Data provided:
++++++++

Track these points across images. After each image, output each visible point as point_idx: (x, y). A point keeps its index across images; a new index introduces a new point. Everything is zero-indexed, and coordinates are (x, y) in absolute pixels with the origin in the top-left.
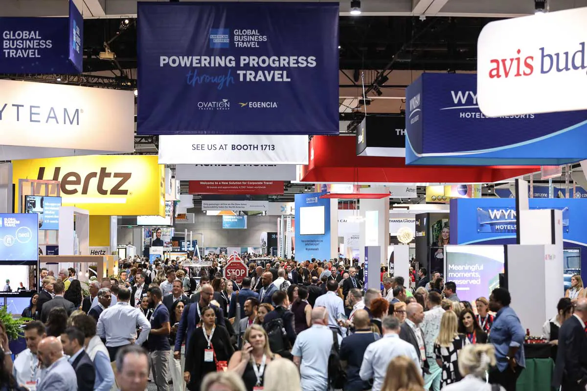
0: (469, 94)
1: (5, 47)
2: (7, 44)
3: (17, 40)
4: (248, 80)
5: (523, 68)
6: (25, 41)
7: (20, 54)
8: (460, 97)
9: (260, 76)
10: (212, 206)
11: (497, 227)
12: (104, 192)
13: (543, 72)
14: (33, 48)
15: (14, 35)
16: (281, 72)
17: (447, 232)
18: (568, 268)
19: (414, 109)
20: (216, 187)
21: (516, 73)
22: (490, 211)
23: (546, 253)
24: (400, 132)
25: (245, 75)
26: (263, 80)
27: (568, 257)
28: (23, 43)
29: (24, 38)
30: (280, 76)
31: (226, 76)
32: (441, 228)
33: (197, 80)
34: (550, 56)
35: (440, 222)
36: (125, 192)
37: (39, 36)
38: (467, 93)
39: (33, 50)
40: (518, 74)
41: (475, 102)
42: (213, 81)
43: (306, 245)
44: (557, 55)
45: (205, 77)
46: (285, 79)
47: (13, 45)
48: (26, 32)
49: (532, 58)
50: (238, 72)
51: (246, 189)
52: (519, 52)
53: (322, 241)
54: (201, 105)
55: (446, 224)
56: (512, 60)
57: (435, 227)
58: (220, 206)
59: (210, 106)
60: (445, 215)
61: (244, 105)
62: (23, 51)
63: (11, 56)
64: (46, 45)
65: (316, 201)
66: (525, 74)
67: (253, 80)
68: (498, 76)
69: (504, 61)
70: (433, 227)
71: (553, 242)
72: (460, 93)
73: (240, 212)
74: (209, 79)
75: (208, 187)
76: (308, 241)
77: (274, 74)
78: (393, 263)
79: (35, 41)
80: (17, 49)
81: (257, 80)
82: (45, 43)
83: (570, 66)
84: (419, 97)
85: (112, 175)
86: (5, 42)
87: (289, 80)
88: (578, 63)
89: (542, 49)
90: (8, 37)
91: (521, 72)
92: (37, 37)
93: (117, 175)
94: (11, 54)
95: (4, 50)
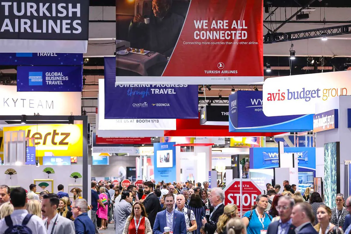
0: (259, 100)
1: (46, 80)
2: (48, 78)
3: (52, 76)
4: (156, 93)
5: (281, 97)
6: (56, 77)
7: (53, 83)
8: (255, 102)
9: (162, 91)
10: (98, 150)
11: (273, 161)
12: (55, 144)
13: (288, 99)
14: (60, 80)
15: (51, 74)
16: (171, 89)
17: (248, 164)
18: (308, 181)
19: (233, 107)
20: (112, 140)
21: (278, 99)
22: (269, 153)
23: (290, 171)
24: (224, 113)
25: (154, 91)
26: (163, 93)
27: (307, 176)
28: (55, 78)
29: (55, 75)
30: (171, 91)
31: (146, 92)
32: (245, 162)
33: (132, 93)
34: (291, 93)
35: (244, 159)
36: (67, 144)
37: (62, 75)
38: (258, 100)
39: (60, 81)
40: (279, 100)
41: (261, 104)
42: (140, 94)
43: (161, 173)
44: (294, 92)
45: (136, 92)
46: (173, 93)
47: (50, 79)
48: (56, 73)
49: (284, 93)
50: (151, 89)
51: (129, 141)
52: (279, 90)
53: (171, 171)
54: (134, 105)
55: (247, 161)
56: (276, 94)
57: (242, 161)
58: (104, 150)
59: (138, 106)
60: (247, 156)
61: (154, 105)
62: (55, 81)
63: (49, 84)
64: (66, 79)
65: (167, 147)
66: (281, 100)
67: (158, 93)
68: (271, 100)
69: (273, 94)
70: (240, 161)
71: (294, 167)
72: (255, 100)
73: (113, 154)
74: (138, 93)
75: (107, 140)
76: (162, 171)
77: (168, 90)
78: (225, 177)
79: (60, 77)
80: (52, 81)
81: (160, 93)
82: (65, 78)
83: (299, 97)
84: (236, 101)
85: (60, 134)
86: (46, 77)
87: (175, 93)
88: (302, 96)
89: (288, 90)
90: (48, 75)
91: (280, 99)
92: (61, 75)
93: (62, 134)
94: (49, 83)
95: (46, 81)
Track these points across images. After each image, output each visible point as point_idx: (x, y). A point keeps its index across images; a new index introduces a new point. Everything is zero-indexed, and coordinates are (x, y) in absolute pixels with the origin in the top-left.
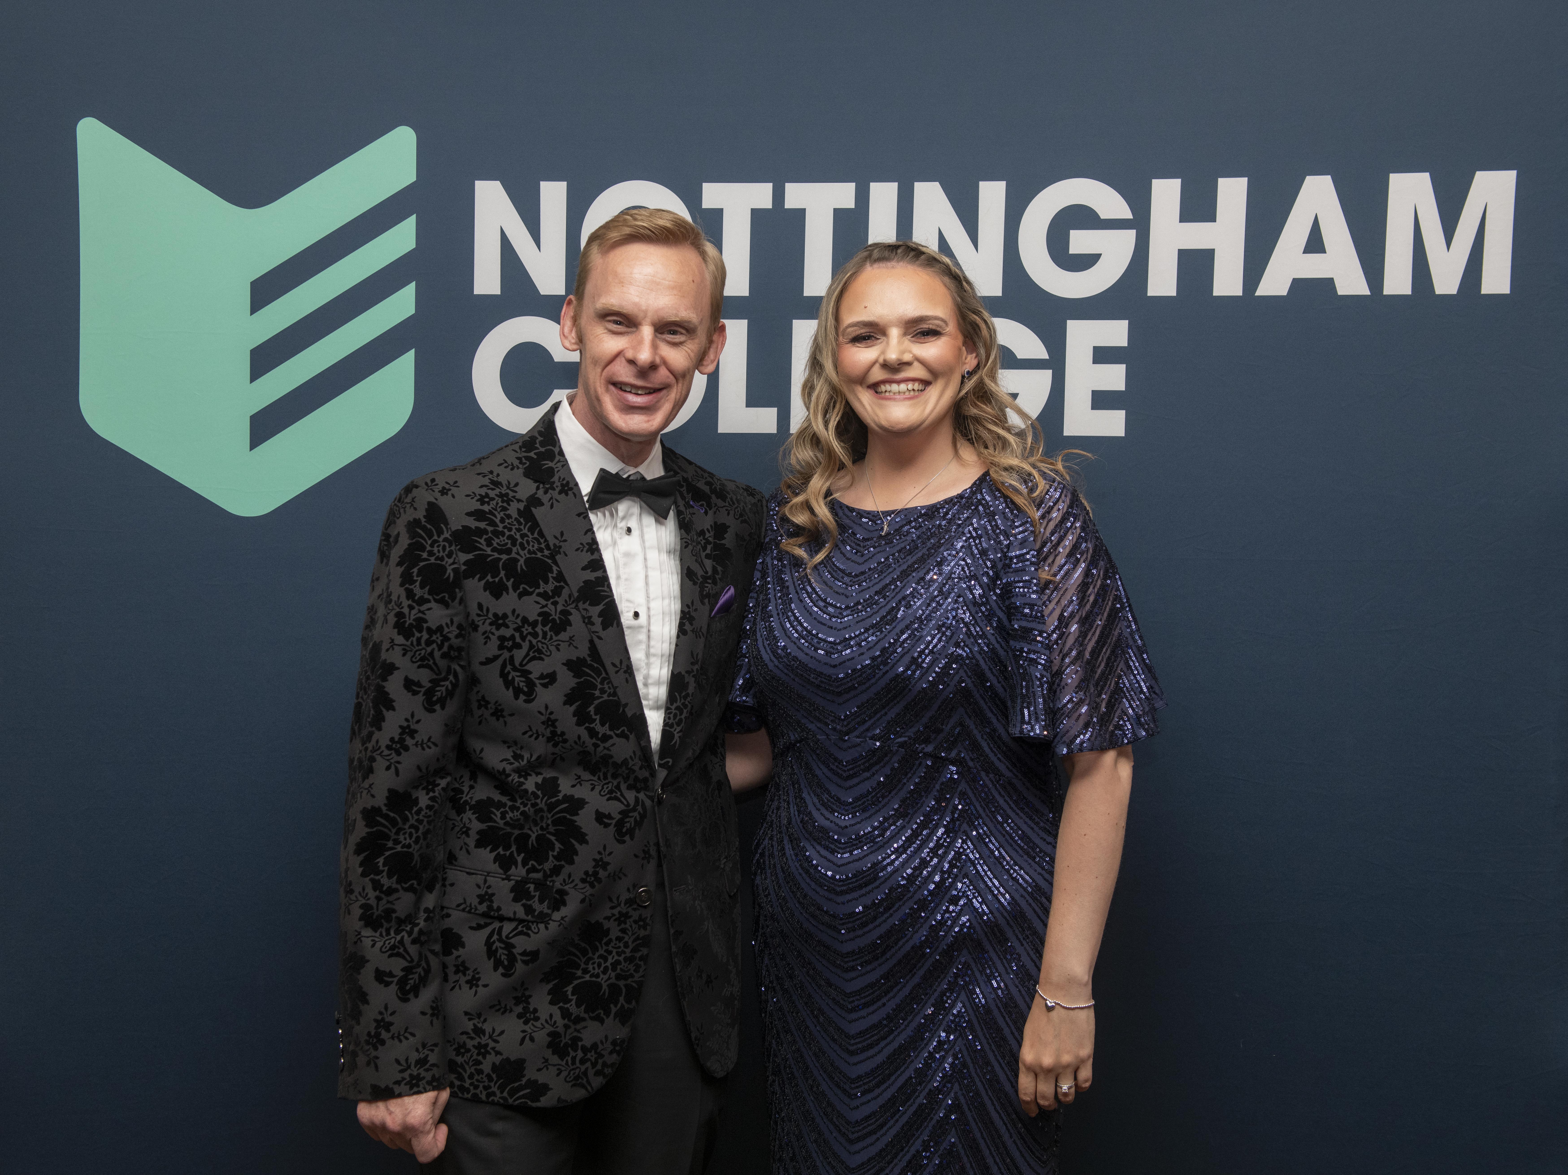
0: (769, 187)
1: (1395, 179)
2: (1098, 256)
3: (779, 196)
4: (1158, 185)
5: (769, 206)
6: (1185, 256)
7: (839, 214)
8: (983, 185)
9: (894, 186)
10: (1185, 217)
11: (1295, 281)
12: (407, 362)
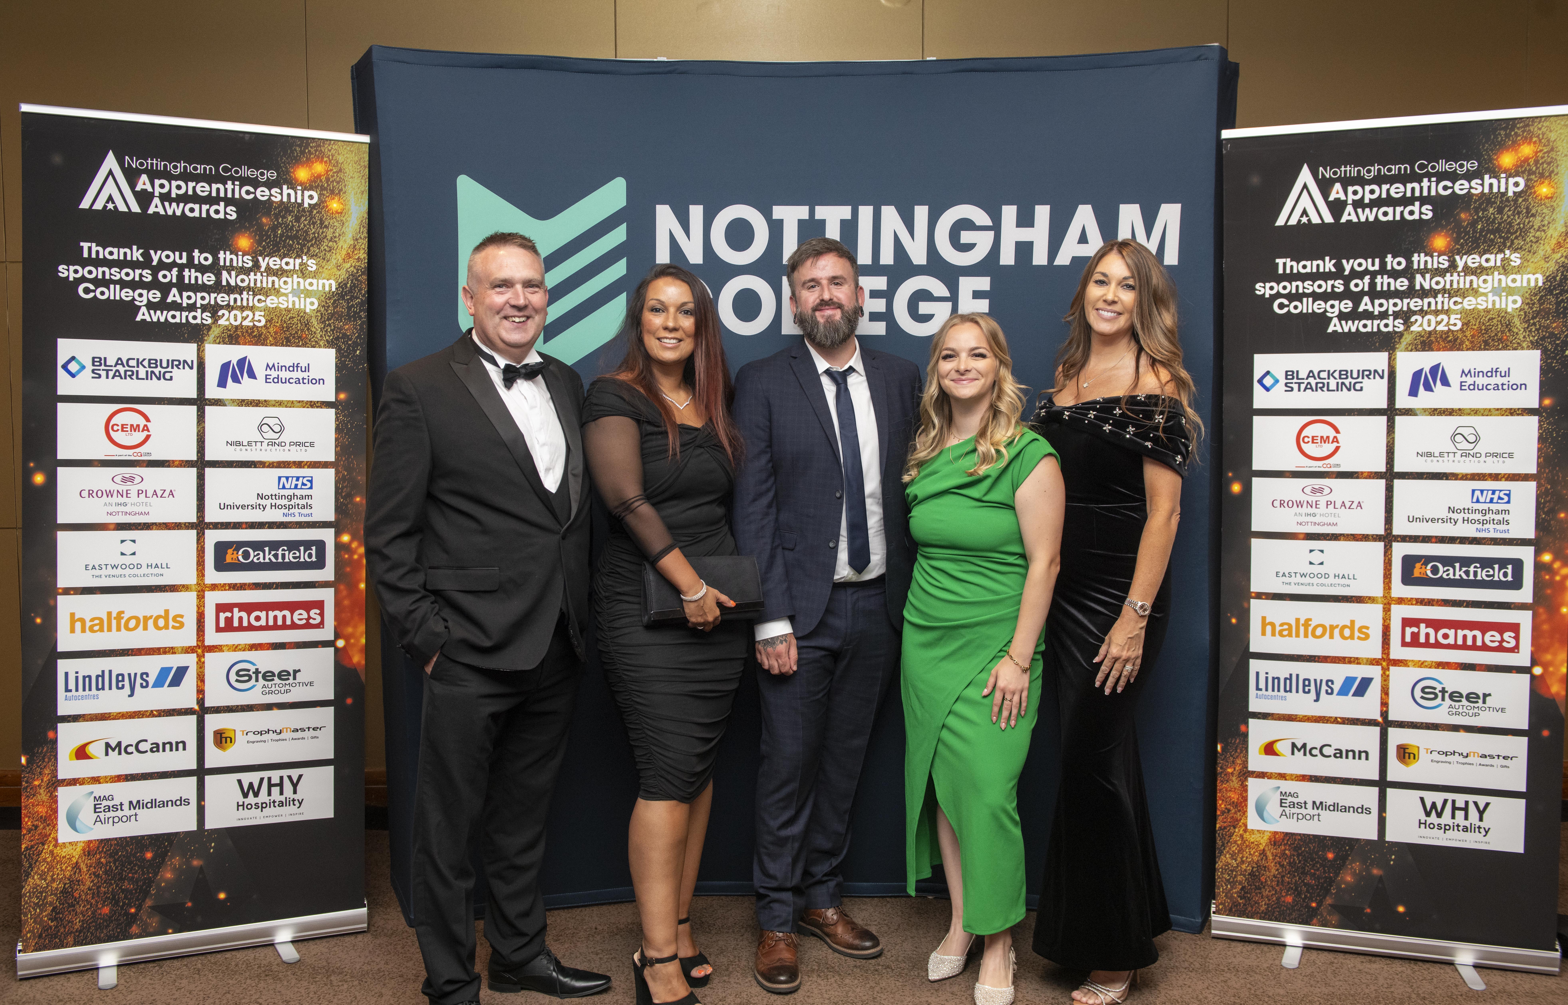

++++++++

Assignment:
Here the job is to set down exactly the lines of the material above that fall between the one with "40: (518, 74)" and the one with "75: (208, 187)", inclusive, and nothing beyond them.

Answer section:
40: (518, 74)
41: (475, 102)
42: (213, 81)
43: (306, 245)
44: (557, 55)
45: (205, 77)
46: (285, 79)
47: (13, 45)
48: (26, 32)
49: (532, 58)
50: (238, 72)
51: (246, 189)
52: (519, 52)
53: (322, 241)
54: (201, 105)
55: (446, 224)
56: (512, 60)
57: (435, 227)
58: (220, 206)
59: (210, 106)
60: (445, 215)
61: (244, 105)
62: (23, 51)
63: (11, 56)
64: (46, 45)
65: (316, 201)
66: (525, 74)
67: (253, 80)
68: (498, 76)
69: (504, 61)
70: (433, 227)
71: (553, 242)
72: (460, 93)
73: (240, 212)
74: (209, 79)
75: (208, 187)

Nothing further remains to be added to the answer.